Now I know I’ve touched on this particular subject in previous posts, but I have to ask the question again, “What is the purpose of a novel?” This is not necessarily related to another question, “Why have you decided to write a novel?” The second question can have various answers, many, if not all of them involving some personal agenda on the part of the writer or writers in question. But the answer to the first question, and in all truth, there really is only one answer (which I’ve supplied in this particular post already) is to entertain. Keeping this in mind, that a novel’s main—and in most cases nowadays—sole purpose, is to entertain, a writer should be able to approach a book with this decidedly singular agenda, abutting it and supplementing it with experimentation, lofty artistic objectives, or other personal goals, so long as the primary agenda remains in full frontal view.
A lot of writers lose sight of this “decidedly singular agenda,” placing everything before it, thus leaving their readers scratching their heads at the ridiculousness they’ve been mercilessly beset by. In a recent review, I criticized one writer for having written a few stories that were “absolutely vapid” and lacking plots. His best and only defense was that James Joyce was more or less accused of similar literary crimes—particularly those that concern stories without plots. This could have led to a lot of heavy-handed rebuttals on my part, not least the “how dare you compare yourself to . . . blah, blah, blah . . . albeit inadvertently?” line, yet I decided to digress, because I have no intention of belittling struggling writers. It’s neither my desire nor place to.
I said that to say this: Joyce, Faulkner, Nabokov, Pynchon . . . contemporary writers can use them as an excuse to apply their own brand of experimentation to literature all they want—as though these souls, by so doing, gave contemporary authors license to do so as well—but bear in mind that all of them experimented in various novels with the goal of entertaining their readers. And I believe all of them succeeded.
All of the aforementioned authors understood story dynamics, character, and language; they attempted to make every detail of their narratives interesting, despite the sometimes mundane nature of the action being described. Take Joyce’s Ulysses for instance. During a carriage ride—what could have easily been a dull, uninteresting narrative block—is pumped full with lyrical prose and vivid imagery, even with terse clauses and seeming half-phrases applied:
The carriage steered left for Finglas road.
The stonecutter’s yard on the right. Last lap. Crowded on the spit of land silent shapes appeared, white, sorrowful, holding out calm hands, knelt in grief, pointing.
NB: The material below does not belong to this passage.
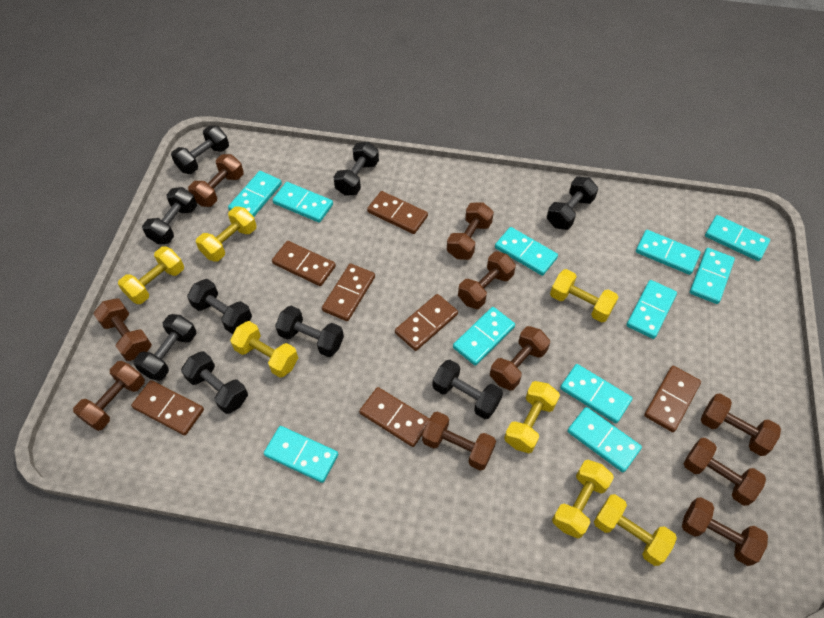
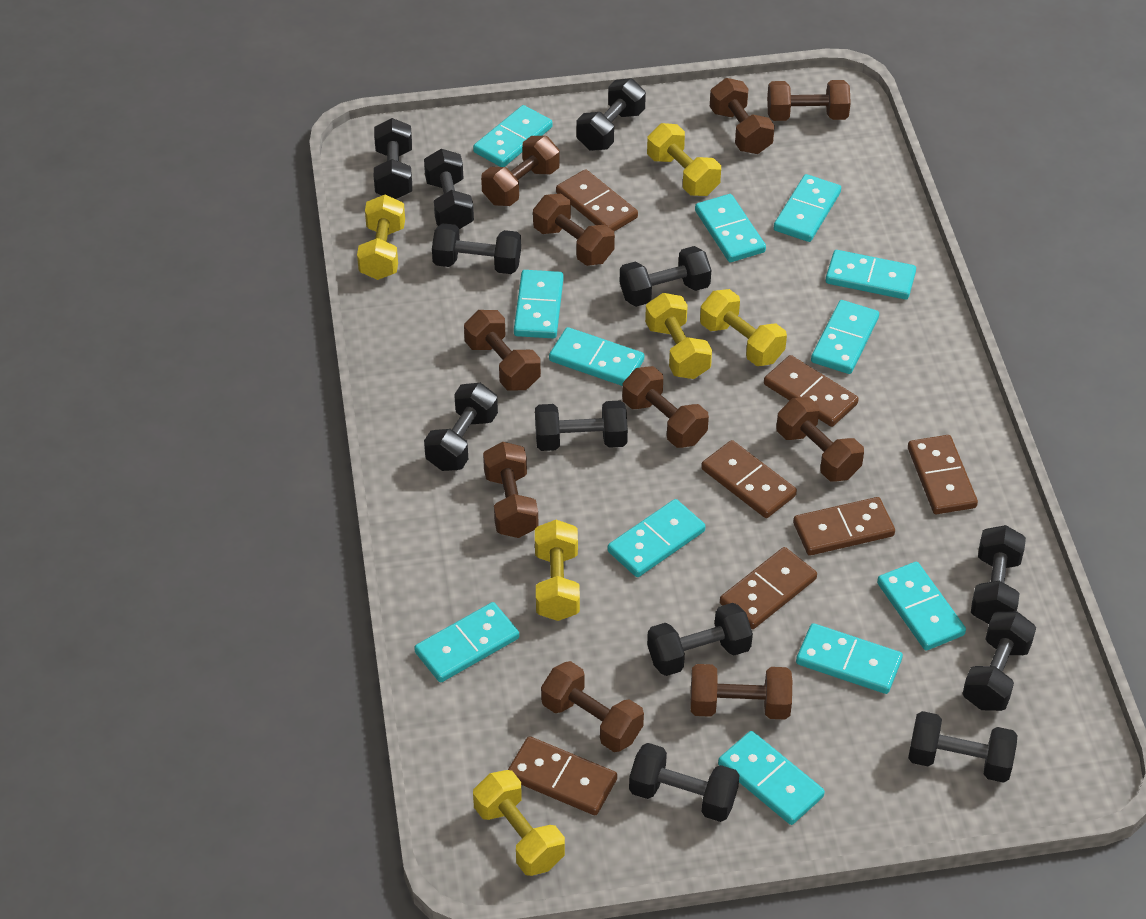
black dumbbell: [133,314,196,381] [142,187,197,244] [171,125,229,174] [181,351,248,414] [187,279,252,334] [275,306,344,357] [333,142,379,196] [432,360,503,419] [547,177,598,230] = 9 -> [374,118,412,199] [424,149,474,229] [424,383,498,471] [432,223,521,274] [535,401,628,451] [576,78,646,151] [620,246,711,307] [629,743,740,822] [647,603,753,676] [908,711,1017,783] [962,612,1036,711] [971,525,1026,624] = 12
turquoise domino: [228,171,282,217] [264,426,338,483] [273,182,333,223] [453,307,515,366] [495,227,558,276] [560,364,633,423] [567,407,642,472] [626,280,677,339] [636,230,701,275] [690,248,735,304] [705,215,770,261] = 11 -> [414,602,519,682] [473,105,553,167] [514,270,564,338] [549,327,644,386] [608,499,705,577] [695,194,766,262] [718,731,825,825] [774,174,841,242] [796,623,903,694] [811,300,879,374] [826,250,916,300] [877,562,966,650] = 12
yellow dumbbell: [118,246,184,304] [196,206,257,262] [230,321,298,378] [504,381,560,453] [550,269,619,322] [552,460,614,538] [594,494,677,566] = 7 -> [357,194,405,280] [473,770,565,876] [535,520,580,621] [645,293,712,379] [647,123,721,196] [700,289,787,366] = 6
Fragments of shapes, hewn. In white silence: appealing. The best obtainable. Thos. H. Dennany, monumental builder and sculptor.
Passed.
On the curbstone before Jimmy Geary the sexton’s an old tramp sat, grumbling, emptying the dirt and stones out of his huge dustbrown yawning boot. After life’s journey.
Gloomy gardens then went by, one by one: gloomy houses.
Mr. Power pointed.
—That is where Childs was murdered, he said. The last house.
Joyce sets the scene for us, perfectly. Two words are used to paint an interesting picture: “Gloomy gardens,” what is essentially an antipode to our usual view of gardens. And gloomy houses follow; “gloomy” because we are to believe that someone could be murdered in one of them. And we do believe, because the imagery allows us to.
Much of the above language is almost poetic, and could stand to be read over and over again. One isn’t really concerned with plot when one is presented with language the likes of this. The beauty is in the details, and following a reading of Joyce’s work, I come away not only satisfied, but also entertained!